Les espaces oubliés, les terrains délaissés offrent un potentiel immense. Ce sont de réels réservoirs de biodiversité dont la qualité des sols est parfois plus riche que celle des quartiers aisés. Et si, pour faire face aux déséquilibres et aux défis climatiques grandissants, on y plantait massivement des arbres ? En rendant ces terrains accessibles, on offrira aux habitants un nouveau cadre de vie, de nouveaux usages. On donnerait de nouveau envie d'habiter dans ces quartiers-là, pour une meilleure mixité sociale et un meilleur équilibre territorial.
Mais seuls des investissements conséquents permettront une réappropriation collective de ces espaces.
Que font les pouvoirs publics ?
En Île-de-France, le plan vert régional a soulevé des espoirs en 2016. Il s'était donné comme objectif de créer 500 hectares de nouveaux espaces verts et boisés avant 2021 (restant néanmoins largement inférieur à l'objectif du SDRIF 2013 de créer 2800 ha d'espaces verts et forestiers d'ici 2030). L'objectif étant de rééquilibrer les 935 communes franciliennes carencées, où les 10 m² d'espaces verts par habitant recommandés par l'OMS ne sont pas respectés. Or, à ce jour, seuls 13 projets, recouvrant 7 hectares, ont été soutenus.
Regardons du côté du budget. La création d'un espace de nature, selon le type du foncier (public ou à acquérir), la qualité du sol initial (naturel ou imperméabilisé, saint ou pollué) et la nature des aménagements à prévoir, peut nécessiter un budget entre 300 000 € et 2 M€ par ha, avec une moyenne d'1 M€. La volonté de créer annuellement 100 ha d'espace de nature devrait donc être accompagnée d'un budget d'environ 100 M€ par an. Or, le budget régional, prévu pour 2018, est de 16,5 M€ et le budget réellement fléché, pour l'instant, de 500 000 €5. Nous sommes bien loin du compte.

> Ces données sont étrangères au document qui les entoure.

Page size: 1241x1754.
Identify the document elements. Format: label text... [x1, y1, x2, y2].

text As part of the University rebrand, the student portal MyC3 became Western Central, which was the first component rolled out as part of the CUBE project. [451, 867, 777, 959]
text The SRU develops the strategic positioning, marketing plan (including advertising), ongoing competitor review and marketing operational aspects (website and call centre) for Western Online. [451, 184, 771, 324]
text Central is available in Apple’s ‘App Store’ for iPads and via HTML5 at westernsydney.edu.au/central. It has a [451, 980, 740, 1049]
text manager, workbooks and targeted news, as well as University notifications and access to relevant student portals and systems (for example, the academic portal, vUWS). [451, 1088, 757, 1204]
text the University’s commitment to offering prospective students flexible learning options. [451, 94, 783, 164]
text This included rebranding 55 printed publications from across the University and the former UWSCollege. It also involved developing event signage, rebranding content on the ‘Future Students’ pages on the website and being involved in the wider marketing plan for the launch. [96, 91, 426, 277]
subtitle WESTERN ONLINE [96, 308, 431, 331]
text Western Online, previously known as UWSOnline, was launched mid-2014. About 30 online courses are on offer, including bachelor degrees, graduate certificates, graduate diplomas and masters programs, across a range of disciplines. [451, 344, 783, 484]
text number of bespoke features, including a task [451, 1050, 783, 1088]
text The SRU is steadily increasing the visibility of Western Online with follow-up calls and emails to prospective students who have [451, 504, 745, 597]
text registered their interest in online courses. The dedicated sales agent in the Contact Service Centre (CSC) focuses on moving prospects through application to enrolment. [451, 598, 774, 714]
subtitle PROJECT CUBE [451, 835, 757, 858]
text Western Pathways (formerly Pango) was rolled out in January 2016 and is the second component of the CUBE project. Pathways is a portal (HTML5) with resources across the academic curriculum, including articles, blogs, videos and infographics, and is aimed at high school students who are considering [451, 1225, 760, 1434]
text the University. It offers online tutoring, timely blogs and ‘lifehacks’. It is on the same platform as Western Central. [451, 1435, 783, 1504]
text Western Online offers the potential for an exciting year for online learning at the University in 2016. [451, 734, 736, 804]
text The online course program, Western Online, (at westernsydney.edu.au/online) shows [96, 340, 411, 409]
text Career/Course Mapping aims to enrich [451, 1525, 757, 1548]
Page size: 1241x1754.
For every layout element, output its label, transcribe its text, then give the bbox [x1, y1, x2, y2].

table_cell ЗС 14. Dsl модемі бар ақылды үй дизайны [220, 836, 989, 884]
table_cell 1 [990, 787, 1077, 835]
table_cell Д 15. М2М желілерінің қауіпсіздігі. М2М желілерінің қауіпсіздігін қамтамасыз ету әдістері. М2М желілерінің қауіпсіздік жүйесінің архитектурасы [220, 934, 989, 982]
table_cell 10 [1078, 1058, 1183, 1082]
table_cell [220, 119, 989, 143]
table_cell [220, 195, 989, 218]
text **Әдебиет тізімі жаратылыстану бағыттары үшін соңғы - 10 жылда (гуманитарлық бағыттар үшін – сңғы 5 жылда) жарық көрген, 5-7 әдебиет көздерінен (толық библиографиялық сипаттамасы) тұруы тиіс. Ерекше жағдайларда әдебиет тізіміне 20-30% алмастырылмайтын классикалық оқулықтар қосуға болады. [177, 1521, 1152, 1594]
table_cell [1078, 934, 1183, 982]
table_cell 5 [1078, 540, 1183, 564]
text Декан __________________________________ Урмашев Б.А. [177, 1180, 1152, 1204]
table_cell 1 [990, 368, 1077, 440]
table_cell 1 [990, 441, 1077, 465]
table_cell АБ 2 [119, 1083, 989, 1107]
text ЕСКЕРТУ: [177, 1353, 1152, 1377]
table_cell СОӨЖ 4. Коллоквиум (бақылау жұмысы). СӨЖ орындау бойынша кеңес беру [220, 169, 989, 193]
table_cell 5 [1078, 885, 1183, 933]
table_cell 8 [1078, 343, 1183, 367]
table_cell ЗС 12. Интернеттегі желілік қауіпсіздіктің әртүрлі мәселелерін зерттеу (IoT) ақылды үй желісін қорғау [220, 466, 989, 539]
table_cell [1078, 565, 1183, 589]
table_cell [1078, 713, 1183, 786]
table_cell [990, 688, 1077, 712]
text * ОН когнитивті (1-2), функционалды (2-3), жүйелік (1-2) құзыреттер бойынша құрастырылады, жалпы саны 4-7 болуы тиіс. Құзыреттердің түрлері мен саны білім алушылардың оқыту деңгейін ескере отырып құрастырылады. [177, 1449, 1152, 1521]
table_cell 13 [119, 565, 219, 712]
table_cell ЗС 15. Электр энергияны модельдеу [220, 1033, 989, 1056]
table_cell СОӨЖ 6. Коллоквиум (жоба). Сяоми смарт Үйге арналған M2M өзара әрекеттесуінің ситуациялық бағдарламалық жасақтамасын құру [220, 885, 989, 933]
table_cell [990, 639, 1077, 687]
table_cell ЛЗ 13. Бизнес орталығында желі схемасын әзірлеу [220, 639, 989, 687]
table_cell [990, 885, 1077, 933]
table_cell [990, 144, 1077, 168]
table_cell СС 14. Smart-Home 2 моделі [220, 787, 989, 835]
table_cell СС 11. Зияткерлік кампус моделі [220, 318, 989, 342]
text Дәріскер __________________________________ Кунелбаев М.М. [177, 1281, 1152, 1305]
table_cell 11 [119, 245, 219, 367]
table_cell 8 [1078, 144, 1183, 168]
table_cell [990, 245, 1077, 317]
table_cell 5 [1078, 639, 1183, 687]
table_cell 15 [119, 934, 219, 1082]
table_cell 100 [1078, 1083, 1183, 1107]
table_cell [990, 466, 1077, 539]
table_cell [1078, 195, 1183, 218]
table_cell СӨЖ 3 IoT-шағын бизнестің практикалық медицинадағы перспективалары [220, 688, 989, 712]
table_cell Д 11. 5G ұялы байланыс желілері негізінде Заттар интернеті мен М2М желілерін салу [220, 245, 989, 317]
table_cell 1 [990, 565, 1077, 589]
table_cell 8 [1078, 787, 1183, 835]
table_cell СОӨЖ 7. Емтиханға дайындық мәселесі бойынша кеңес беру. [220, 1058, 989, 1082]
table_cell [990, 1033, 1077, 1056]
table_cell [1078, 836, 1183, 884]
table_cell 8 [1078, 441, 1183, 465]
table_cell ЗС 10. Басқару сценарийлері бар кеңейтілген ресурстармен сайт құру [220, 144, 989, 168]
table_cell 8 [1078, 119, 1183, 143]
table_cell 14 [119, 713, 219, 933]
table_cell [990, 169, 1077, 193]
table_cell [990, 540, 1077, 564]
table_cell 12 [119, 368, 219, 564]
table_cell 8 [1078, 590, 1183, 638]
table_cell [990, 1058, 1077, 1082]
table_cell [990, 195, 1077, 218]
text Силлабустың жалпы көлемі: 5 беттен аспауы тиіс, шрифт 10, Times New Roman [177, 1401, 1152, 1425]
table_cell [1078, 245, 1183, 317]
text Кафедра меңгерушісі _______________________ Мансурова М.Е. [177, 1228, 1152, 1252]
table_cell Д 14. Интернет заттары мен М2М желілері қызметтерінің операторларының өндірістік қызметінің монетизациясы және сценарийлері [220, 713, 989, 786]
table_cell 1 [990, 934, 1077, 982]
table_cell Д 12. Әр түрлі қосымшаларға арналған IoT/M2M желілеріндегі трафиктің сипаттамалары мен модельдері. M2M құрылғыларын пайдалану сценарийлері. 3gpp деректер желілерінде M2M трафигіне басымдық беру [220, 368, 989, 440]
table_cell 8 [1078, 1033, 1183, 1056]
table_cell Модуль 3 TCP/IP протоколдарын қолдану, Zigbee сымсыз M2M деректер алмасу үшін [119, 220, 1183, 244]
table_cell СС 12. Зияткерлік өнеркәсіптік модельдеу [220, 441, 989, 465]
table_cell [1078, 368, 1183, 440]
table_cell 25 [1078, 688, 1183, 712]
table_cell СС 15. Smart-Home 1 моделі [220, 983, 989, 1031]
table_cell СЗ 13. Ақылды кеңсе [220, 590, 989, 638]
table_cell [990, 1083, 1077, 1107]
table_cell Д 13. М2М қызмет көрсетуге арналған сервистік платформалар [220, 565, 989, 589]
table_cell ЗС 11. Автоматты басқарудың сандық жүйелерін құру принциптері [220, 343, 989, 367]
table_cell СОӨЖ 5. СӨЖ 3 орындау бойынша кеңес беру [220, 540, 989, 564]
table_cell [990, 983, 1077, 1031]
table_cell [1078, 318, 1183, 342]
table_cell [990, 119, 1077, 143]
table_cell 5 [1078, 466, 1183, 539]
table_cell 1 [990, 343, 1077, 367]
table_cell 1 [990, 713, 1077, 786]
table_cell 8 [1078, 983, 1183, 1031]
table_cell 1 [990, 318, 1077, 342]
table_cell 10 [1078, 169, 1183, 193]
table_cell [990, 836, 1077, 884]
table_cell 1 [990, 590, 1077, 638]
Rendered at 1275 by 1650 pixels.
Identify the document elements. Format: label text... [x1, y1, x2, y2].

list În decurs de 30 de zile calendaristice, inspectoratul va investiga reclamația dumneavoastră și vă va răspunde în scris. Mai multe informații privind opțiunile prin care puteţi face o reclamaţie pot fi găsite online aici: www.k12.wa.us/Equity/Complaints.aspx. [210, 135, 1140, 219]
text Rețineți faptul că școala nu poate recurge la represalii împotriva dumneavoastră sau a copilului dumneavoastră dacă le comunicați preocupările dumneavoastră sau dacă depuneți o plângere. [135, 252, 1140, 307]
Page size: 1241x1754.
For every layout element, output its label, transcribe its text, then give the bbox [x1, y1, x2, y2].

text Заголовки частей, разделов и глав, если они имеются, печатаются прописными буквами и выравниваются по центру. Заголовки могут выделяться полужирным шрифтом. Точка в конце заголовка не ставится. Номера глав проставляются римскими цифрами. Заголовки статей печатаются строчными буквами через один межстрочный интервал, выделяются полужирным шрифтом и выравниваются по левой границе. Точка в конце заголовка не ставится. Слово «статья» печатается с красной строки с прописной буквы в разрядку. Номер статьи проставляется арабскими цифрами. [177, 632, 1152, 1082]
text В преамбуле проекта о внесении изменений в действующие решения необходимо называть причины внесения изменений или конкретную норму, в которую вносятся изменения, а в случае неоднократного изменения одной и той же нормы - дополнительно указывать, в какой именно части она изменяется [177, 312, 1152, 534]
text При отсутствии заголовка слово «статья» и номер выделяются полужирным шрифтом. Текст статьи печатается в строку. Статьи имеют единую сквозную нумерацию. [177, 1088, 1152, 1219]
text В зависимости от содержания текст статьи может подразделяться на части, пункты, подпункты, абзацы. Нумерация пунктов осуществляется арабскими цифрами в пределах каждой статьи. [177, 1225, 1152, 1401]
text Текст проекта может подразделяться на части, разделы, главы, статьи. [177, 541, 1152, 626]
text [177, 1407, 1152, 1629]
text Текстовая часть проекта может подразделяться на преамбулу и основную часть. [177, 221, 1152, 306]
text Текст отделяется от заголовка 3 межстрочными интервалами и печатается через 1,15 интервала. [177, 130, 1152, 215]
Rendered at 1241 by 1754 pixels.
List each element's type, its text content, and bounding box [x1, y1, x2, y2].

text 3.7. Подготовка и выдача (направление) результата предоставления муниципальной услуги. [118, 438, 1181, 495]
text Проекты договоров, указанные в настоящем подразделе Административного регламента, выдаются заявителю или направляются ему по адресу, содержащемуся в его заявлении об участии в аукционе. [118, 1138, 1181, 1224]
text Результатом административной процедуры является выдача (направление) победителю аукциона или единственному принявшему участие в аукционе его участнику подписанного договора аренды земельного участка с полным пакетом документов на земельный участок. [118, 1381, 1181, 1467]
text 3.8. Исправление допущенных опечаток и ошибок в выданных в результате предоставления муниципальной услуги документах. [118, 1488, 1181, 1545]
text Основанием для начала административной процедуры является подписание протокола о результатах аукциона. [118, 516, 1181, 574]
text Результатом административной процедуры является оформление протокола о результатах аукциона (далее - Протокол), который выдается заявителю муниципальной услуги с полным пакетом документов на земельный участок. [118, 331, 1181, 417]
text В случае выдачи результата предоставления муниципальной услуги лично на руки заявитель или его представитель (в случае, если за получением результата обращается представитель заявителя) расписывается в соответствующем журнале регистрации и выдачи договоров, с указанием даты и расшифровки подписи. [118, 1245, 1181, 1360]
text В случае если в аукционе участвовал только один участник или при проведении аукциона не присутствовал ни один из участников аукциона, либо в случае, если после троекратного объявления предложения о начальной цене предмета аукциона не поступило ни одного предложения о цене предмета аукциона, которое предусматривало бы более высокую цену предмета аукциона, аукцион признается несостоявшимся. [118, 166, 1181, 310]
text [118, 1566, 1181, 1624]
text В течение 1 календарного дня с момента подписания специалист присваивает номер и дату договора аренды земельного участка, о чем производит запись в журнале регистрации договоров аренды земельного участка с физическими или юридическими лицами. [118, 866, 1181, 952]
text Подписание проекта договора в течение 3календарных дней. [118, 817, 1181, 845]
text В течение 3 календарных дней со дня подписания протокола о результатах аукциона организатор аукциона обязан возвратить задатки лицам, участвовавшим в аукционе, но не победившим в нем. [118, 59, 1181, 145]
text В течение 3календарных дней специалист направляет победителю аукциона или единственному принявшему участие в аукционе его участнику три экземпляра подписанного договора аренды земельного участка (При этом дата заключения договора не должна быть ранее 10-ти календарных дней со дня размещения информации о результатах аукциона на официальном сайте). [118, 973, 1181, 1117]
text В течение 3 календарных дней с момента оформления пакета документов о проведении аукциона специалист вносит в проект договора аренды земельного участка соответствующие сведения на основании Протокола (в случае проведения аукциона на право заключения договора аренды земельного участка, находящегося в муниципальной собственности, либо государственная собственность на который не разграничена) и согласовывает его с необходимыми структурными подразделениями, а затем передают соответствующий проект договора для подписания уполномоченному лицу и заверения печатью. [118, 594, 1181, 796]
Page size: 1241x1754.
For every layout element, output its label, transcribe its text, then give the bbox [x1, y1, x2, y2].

Face à l'échec de la politique néolibérale en matière d'urbanisme, n'est-il pas de notre responsabilité de proposer un projet d'investissement à la hauteur des enjeux, pour mieux rééquilibrer les territoires et mieux préparer les villes aux défis de demain ? Ne faudrait-il pas pour cela envisager un réel plan d'action et d'investissement en faveur de la nature en ville, à l'échelle de celui mené par Haussmann et Alphand au XIXe siècle ? Une transformation radicale des espaces publics au profit d'une plus grande perméabilité, fraîcheur et respiration et uneappropriation collective des friches et terrains en mutation.
En somme, face aux conditions de vie urbaine devenant difficile, au déficit flagrant d'espaces de nature, à l'inégalité de la répartition de ces espaces entre les villes et entre les quartiers, il est de la responsabilité des pouvoirs publics d'investir massivement dans les espaces de nature au vu des bénéfices multiples qu'ils apportent aux citoyens. Seule cette révolution verte du XXIe siècle pourra garantir demain une ville plus respirable, plus habitable, plus désirable.